━━━━━ DATA FOR ANALYSIS ━━━━━
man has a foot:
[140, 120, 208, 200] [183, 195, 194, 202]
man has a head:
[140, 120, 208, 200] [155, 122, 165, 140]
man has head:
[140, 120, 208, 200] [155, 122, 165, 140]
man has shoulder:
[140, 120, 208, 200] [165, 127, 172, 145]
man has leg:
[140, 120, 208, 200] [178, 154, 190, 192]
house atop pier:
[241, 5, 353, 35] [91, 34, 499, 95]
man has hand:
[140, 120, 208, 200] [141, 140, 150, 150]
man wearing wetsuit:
━━━━━
━━━━━ DATA FOR ANALYSIS ━━━━━
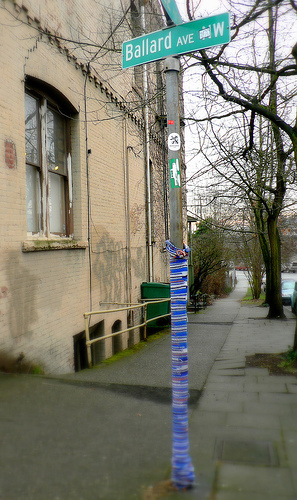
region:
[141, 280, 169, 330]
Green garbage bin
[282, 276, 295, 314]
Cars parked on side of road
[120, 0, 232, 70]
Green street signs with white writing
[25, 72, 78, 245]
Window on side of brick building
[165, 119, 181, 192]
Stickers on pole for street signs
━━━━━
━━━━━ DATA FOR ANALYSIS ━━━━━
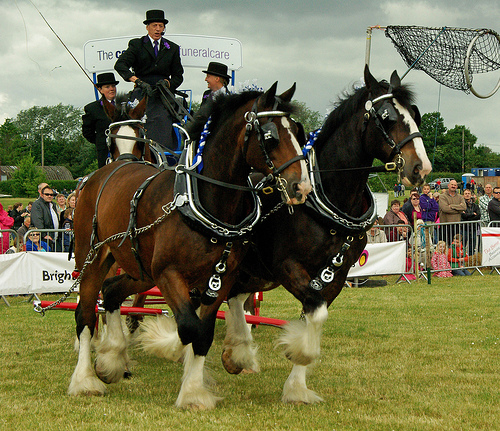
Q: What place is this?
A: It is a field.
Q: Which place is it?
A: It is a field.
━━━━━
Find each line of the material above in which the word "place" appears, and copy those lines.

RESULT FOR THIS EXERCISE –
Q: What place is this?
Q: Which place is it?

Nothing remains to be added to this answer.